In an article that apeared in USA Today (January 31, 2013), Rahill Briggs, assistant professor of pediatrics at the Albert Einstein College of Medicine in New York tries to build a case for such screening practices based in part of the argument that since physical exams are required for school admissions, then why not psychiatric assessments as well? Mr. Briggs wrote, "Early social and emotional development is a robust predictor of future mental health and stability. Today we not only have the skills, but reliable tools to help identify children at a very early age who might be at risk for mental health problems long before they erupt into debilitating illness and though rarely, a dangerous crisis."
Mental distress that becomes disabling is very difficult to understand, let alone predict. Throughout the article Mr. Briggs uses medical terminology to explain the need for screening, e.g., a "mental health check-up". To quote the author again, "We must rethink what's required to attend school. A child must be physically, mentally and behaviorally ready to participate."
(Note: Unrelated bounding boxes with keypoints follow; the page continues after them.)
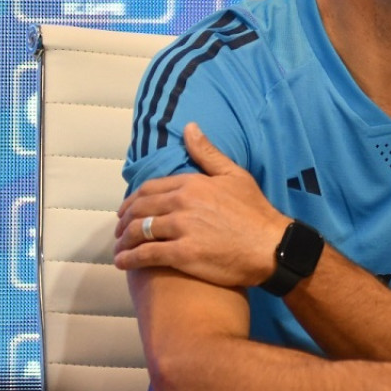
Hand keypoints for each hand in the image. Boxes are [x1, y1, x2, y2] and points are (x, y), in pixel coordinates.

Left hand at [114, 122, 289, 287]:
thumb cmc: (255, 212)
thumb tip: (189, 127)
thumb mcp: (234, 175)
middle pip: (140, 210)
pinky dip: (129, 259)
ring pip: (139, 231)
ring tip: (119, 249)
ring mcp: (181, 229)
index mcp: (192, 184)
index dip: (133, 200)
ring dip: (123, 241)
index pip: (150, 189)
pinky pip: (147, 254)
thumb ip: (208, 153)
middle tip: (119, 231)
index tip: (126, 210)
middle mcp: (182, 203)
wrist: (271, 246)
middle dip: (124, 221)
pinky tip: (123, 263)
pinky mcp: (183, 254)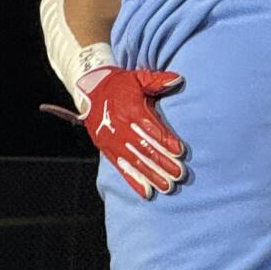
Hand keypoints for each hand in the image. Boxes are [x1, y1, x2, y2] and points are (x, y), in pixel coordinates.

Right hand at [41, 67, 184, 198]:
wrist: (90, 89)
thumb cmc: (121, 84)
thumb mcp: (138, 77)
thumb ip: (157, 80)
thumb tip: (178, 79)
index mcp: (130, 111)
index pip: (151, 129)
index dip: (166, 141)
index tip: (180, 152)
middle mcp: (121, 129)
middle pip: (145, 149)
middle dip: (163, 163)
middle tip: (179, 174)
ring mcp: (113, 142)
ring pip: (135, 162)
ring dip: (152, 176)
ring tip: (168, 186)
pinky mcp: (108, 151)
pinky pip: (122, 168)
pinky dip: (134, 181)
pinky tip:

What about the many ethical, practical and civil rights questions that such screenings raise? Will there be a "one size fits all" set of testing instruments and protocols mandated by the same people (i.e. the Federal government) who brought us the complicated and largely unsuccessful 'No Child Left Behind' initiative? Or will there be a patchwork quilt of regulations and procedures created by each state or school board that will consider certain behaviors as just a normal part of growing up in one jurisdiction, but considered a serious diagnosis outlined in the DSM-V in another?
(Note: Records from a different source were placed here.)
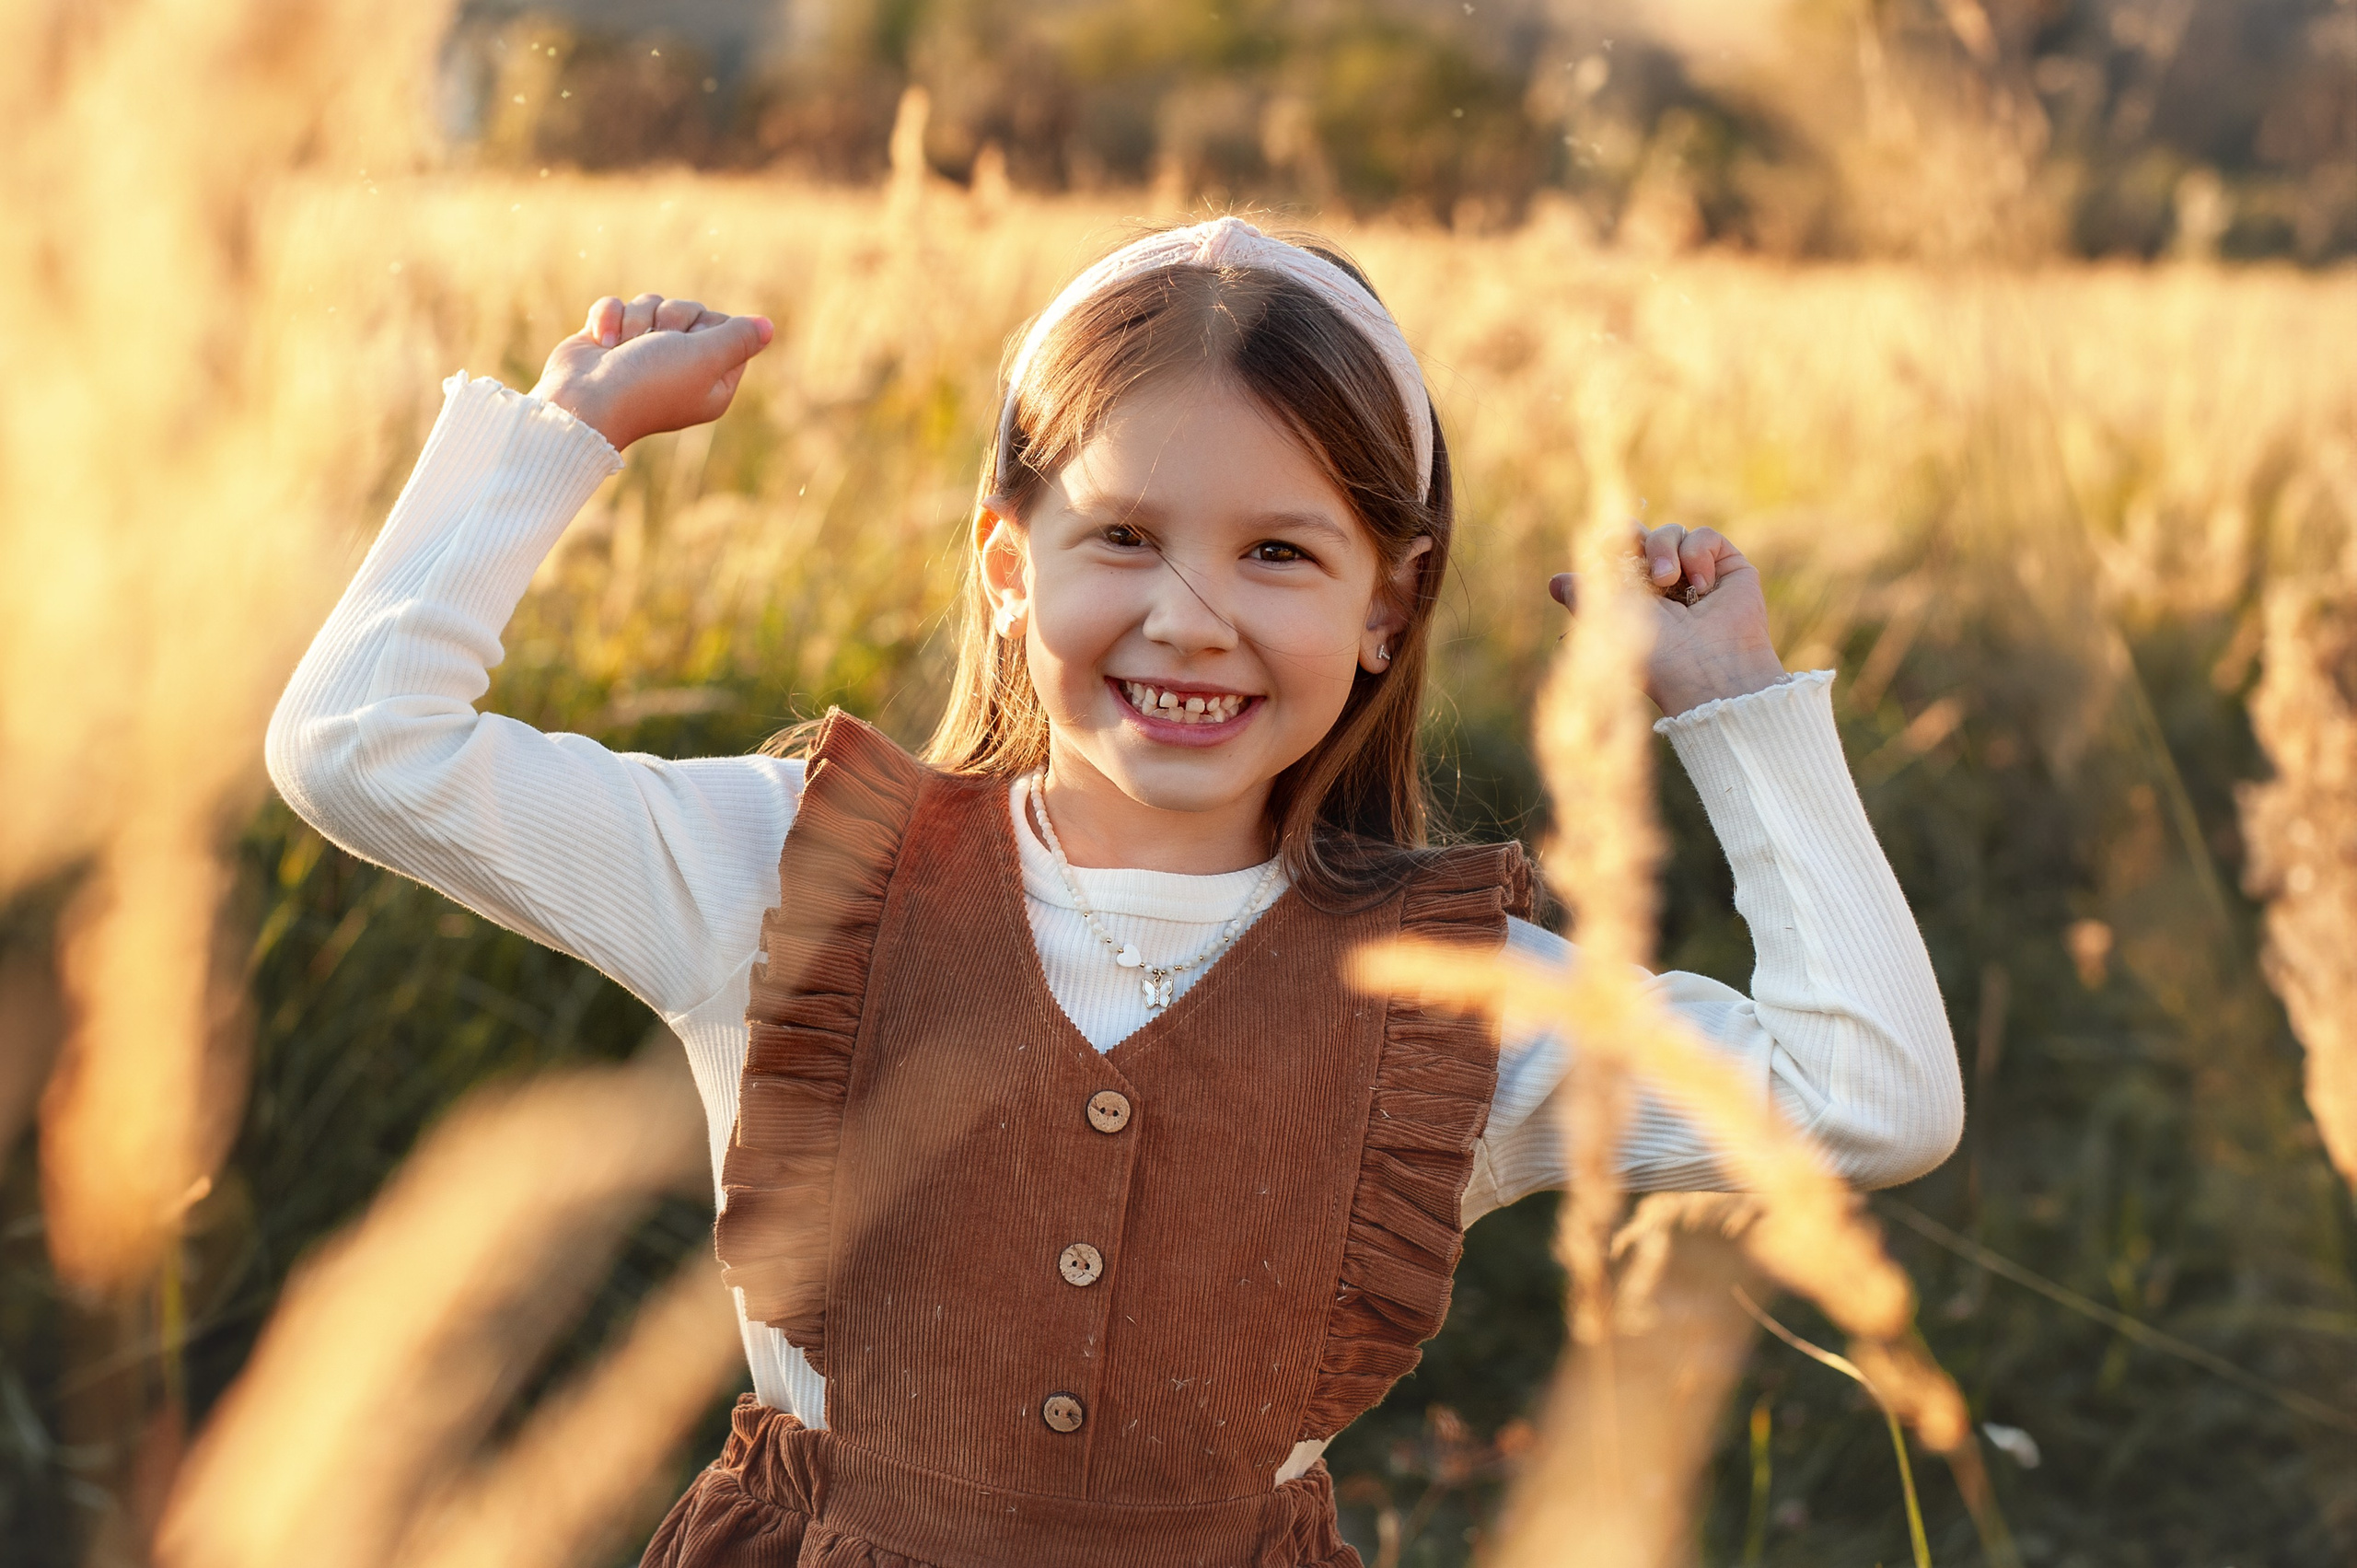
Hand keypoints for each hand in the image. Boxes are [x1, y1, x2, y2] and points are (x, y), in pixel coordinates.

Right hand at [529, 293, 773, 450]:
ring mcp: (642, 353)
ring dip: (635, 321)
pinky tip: (601, 343)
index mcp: (712, 381)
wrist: (583, 400)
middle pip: (688, 309)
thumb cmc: (649, 383)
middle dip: (668, 320)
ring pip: (651, 303)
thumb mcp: (706, 358)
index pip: (727, 328)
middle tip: (654, 347)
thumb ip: (738, 339)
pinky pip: (618, 305)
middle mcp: (680, 367)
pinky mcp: (611, 341)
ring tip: (622, 350)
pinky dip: (607, 319)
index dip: (707, 326)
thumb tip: (768, 327)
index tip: (693, 346)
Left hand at [1547, 524, 1786, 716]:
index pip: (1617, 553)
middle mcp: (1665, 584)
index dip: (1610, 541)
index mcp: (1634, 596)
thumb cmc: (1658, 659)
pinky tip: (1700, 587)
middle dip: (1633, 539)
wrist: (1709, 673)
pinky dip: (1697, 553)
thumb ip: (1583, 597)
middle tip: (1633, 549)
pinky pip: (1703, 536)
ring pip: (1671, 532)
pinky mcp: (1727, 568)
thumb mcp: (1610, 624)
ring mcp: (1696, 575)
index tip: (1603, 544)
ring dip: (1663, 548)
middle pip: (1642, 536)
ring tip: (1668, 579)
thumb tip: (1553, 582)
Snapshot behavioral observations and psychological questionaires by pediatricians and family practice doctors (the clinicians who provide most front-line medical care for children) who often have limited training or experience in mental health, are highly unlikely to be valid predictors of future behavior disorders. Furtheremore, what is the standard for normal behavior that will determine whether or not a child has passed their check-up? Who will set those standards? And if the parent tells the provider that the child has a history of rage, frequent bouts of sadness and nonstop crying and even sucidal behavior..who will provide the appropriate services and will those services be based primarily on the recovery or the medical model?
I am all for expanded mental health and suicide prevention education and dialogue in the public schools. Mental health screening can be helpful in many ways, but it should never be mandatory for school participation. It must always be voluntary and based on informed choice exercised by a child's parents or legal guardians. Human behavior is varied and unpredictable. There are many reasons a child or adult may experience thoughts and feelings that are so intense and troublesome that they could lead to a temporary or long-term psychiatric disability.
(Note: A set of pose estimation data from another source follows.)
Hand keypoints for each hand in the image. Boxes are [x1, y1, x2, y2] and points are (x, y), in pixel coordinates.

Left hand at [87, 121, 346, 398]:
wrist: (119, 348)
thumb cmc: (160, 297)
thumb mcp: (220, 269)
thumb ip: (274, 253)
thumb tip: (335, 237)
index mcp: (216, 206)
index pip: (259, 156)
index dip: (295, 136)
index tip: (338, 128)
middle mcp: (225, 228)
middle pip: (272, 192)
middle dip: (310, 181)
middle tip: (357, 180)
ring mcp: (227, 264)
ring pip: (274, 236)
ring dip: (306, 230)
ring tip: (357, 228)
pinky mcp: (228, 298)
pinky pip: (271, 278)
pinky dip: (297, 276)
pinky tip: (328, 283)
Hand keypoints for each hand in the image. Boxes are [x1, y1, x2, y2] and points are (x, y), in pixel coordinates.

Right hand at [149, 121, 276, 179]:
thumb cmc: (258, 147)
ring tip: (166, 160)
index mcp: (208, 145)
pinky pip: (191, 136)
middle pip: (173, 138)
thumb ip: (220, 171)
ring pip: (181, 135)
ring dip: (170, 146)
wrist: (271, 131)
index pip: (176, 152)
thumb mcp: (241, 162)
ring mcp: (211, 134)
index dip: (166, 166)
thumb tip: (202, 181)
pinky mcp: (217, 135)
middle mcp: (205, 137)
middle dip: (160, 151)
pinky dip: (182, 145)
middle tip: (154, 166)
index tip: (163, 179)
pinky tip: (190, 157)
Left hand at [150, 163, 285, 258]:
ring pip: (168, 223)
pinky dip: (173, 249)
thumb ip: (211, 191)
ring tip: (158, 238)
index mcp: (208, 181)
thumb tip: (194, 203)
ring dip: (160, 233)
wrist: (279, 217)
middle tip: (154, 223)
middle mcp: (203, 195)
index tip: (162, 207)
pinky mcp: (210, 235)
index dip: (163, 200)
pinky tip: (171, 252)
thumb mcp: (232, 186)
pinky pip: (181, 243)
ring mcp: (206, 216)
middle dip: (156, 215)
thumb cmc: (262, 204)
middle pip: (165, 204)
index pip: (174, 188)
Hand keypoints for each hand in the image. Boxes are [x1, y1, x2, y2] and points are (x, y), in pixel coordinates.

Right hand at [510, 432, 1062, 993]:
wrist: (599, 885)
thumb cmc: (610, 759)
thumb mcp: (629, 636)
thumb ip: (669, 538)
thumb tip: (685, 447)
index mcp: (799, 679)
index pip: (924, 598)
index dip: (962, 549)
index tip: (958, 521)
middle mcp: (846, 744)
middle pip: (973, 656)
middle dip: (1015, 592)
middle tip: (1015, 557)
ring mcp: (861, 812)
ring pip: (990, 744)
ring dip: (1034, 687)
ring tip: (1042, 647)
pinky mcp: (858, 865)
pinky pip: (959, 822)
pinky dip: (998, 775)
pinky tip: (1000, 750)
To create what amounts to threat assessments and law enforcement data bases via mandatory mental health screening that begins with school-age children is wrong. Here is another perspective on the relationship between gun violence and mental health: "Tragedies such as Newtown's grow from a U.S. culture of violence in which guns are accessed with ease," says Dan Fisher, psychiatrist and leader of the National Coalition for Mental Health Recovery (press release, November 21, 2012). "Other developed countries have an incidence of mental health issues similar to the U.S., yet they have much lower rates of gun-violence."
Public safety is vital to a stable society. Mental health for all people is just as important; and the same goes for civil rights and common sense.